_Consigne 1_. D'après le texte sur Ibrahim Serbaï, en quelle année ce peintre est-il né ?
_Consigne 2_. Recopie tel quel le passage du texte sur Ibrahim Serbaï qui commence par "Ce site web" et se termine par "d’un demi siècle.".
_Consigne 3_. Écris la suite du texte sur Ibrahim Serbaï, à partir de là où il s'arrête.

_Document source_.
□ □ □
Ce site web est un hommage à un grand peintre libanais de la fin du 19ème et du début du 20ème siècle et à ses confrères de « l’École Marine » appelée par certains «l’École de Beyrouth » , et qui ont été, avec d’autres peintres, les fondateurs de la « Renaissance Artistique Arabe » à l’instar de la « Renaissance Culturelle Arabe » marquant la peinture libanaise pendant plus d’un demi siècle.
Sa Biographie
Ibrahim Serbaï naquit en 1865 dans une famille aisée, à Aïn el Mreisseh, un quartier maritime de Ras Beyrouth. Il fit ses études dans les écoles de Beyrouth et étudia ensuite le dessin et la peinture à “l’École du Sultanat Ottoman” à Bachoura, quartier de Beyrouth, se maria et resta sans descendance. D’après son petit-neveu, Me. Amine Areissi, il aurait visité les Etats-Unis en vu d’approfondir ses connaissances en peinture . Il décéda en 1931.
LES PREMIÈRES ÉCOLES DE PEINTURE AU LIBAN:
Serbaï fut l’un des pionniers de “l’École Marine” de peinture, appelée par certains “l’École de Beyrouth”,voire “L’École Sunnite de Beyrouth” composée principalement, d’une pléiade de peintres majoritairement musulmans sunnites, bourgeois, natifs de Beyrouth durant la seconde moitié du 19ème siècle. Citons, bien entendu Ibrahim Serbaï, mais aussi Ali Jammal, Hassan Tannir, Dimashkié, Toufic Tarek (1875-1940) et d’autres. Même Salah Lababidi (1898-1985) et Mostafa Farroukh (1901-1957) ont été considérés les “échos” dans la lignée de cette École. Certains vont même, jusqu’à “identifier” Habib Srour (1863-1938) à cette École, surtout qu’il a appliqué la même précision dans ses tableaux et portraits et qu’il a enseigné la peinture à “L’École du Sultanat Ottoman” de Bachoura à Beyrouth. (Voir tableau synoptique dans la page de “L’École Marine”du site).
□ □ □
_Jeu de données_.
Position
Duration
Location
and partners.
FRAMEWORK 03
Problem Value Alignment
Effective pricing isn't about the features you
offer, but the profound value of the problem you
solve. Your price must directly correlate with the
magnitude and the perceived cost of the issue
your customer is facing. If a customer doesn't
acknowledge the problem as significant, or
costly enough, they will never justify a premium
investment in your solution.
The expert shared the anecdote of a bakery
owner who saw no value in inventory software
□ □ □
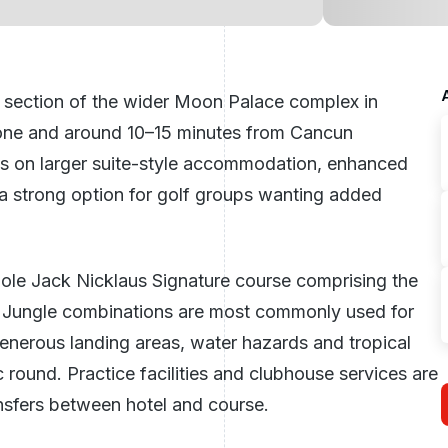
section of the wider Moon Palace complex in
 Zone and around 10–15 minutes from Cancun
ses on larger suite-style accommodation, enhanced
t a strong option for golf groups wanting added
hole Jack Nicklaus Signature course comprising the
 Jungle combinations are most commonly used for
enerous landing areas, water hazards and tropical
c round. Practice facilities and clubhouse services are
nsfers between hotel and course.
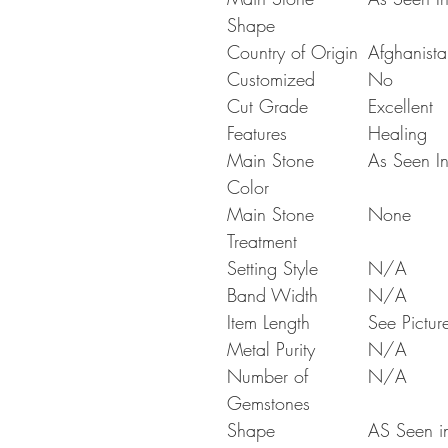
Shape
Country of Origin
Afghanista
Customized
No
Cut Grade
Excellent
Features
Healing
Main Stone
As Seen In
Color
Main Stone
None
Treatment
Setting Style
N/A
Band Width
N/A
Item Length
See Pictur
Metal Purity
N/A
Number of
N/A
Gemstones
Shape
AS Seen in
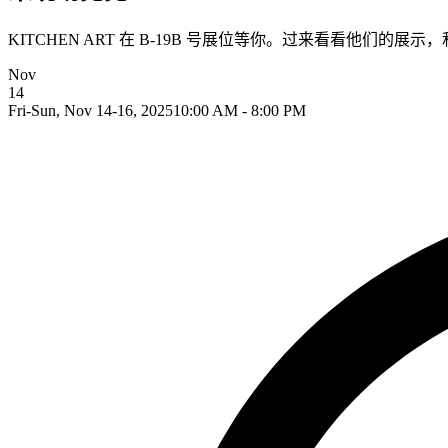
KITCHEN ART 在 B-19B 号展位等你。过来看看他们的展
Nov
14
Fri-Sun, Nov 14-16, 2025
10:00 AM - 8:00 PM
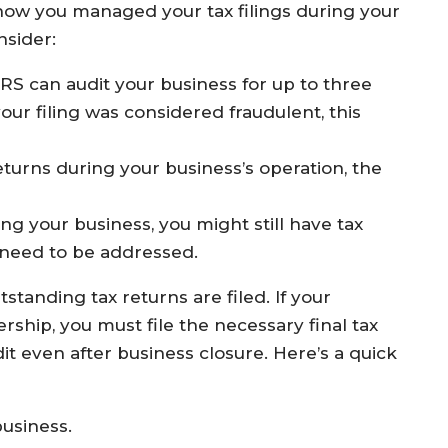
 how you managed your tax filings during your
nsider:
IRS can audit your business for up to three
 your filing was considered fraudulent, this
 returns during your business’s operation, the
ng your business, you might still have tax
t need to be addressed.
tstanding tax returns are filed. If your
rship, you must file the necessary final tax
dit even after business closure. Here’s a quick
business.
□ □ □
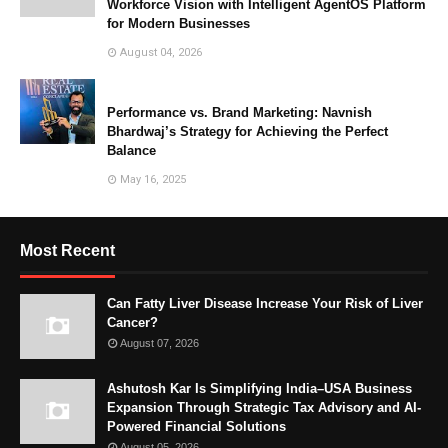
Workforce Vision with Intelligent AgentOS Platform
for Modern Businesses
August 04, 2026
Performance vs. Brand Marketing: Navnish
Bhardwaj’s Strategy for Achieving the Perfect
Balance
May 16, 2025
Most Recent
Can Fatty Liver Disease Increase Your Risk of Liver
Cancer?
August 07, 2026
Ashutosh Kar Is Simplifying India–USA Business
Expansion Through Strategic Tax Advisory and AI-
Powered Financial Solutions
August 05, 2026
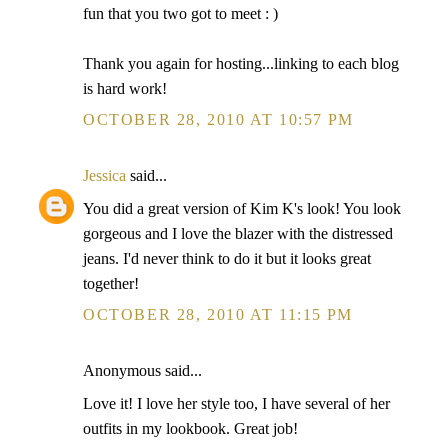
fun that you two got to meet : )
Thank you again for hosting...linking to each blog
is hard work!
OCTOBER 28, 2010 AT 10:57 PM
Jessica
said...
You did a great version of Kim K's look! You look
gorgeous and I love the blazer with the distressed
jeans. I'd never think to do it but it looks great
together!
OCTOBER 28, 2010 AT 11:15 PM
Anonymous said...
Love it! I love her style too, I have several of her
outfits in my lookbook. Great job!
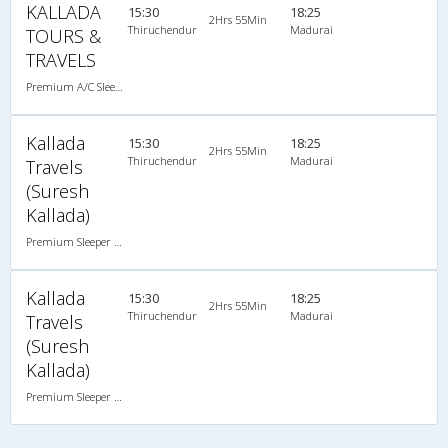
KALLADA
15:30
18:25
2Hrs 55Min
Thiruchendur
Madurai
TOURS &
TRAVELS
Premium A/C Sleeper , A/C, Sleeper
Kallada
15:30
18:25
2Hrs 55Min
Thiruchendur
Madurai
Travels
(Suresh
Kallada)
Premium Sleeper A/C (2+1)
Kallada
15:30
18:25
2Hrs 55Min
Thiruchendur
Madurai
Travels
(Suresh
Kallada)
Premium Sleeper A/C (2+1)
□ □ □
_Zone de réponse 1_. En 1865.

_Zone de réponse 2_.
Ce site web est un hommage à un grand peintre libanais de la fin du 19ème et du début du 20ème siècle et à ses confrères de « l’École Marine » appelée par certains «l’École de Beyrouth » , et qui ont été, avec d’autres peintres, les fondateurs de la « Renaissance Artistique Arabe » à l’instar de la « Renaissance Culturelle Arabe » marquant la peinture libanaise pendant plus d’un demi siècle.

_Zone de réponse 3_.
Bien que l’émergence d’une peinture sunnite libanaise remonte aux débuts du 19ème siècle, avec les élèves officiers topographes beyrouthins de l’armée ottomane, cependant “L’École Marine” de peinture n’a vu le jour que dans la seconde moitié du 19ème siècle. Elle a indiscutablement marqué pendant plus d’un demi-siècle notre peinture nationale, jusqu’à l’arrivée, après la guerre 14-18, des grands bouleversements de la peinture mondiale avec “L’École Impressionniste” institutrice des nouvelles conceptions de l’espace, de la composition et de l’éclatement des couleurs.
La peinture de “L’École Marine” était distincte de la peinture religieuse chrétienne, amorcée dans les couvents de la montagne libanaise vers la fin du 17ème siècle avec Boutross Koberssi (1664-1744), Youhanna Armani, Ibrahim Kerbaj et d’autres moines. Elle était différente aussi de “l’École de Dlebta”, peinture toujours religieuse, avec Moussa Dib (1730-1823)e et son neveu Kanaan Dib (1801-1882) du 18ème et 19ème siècle.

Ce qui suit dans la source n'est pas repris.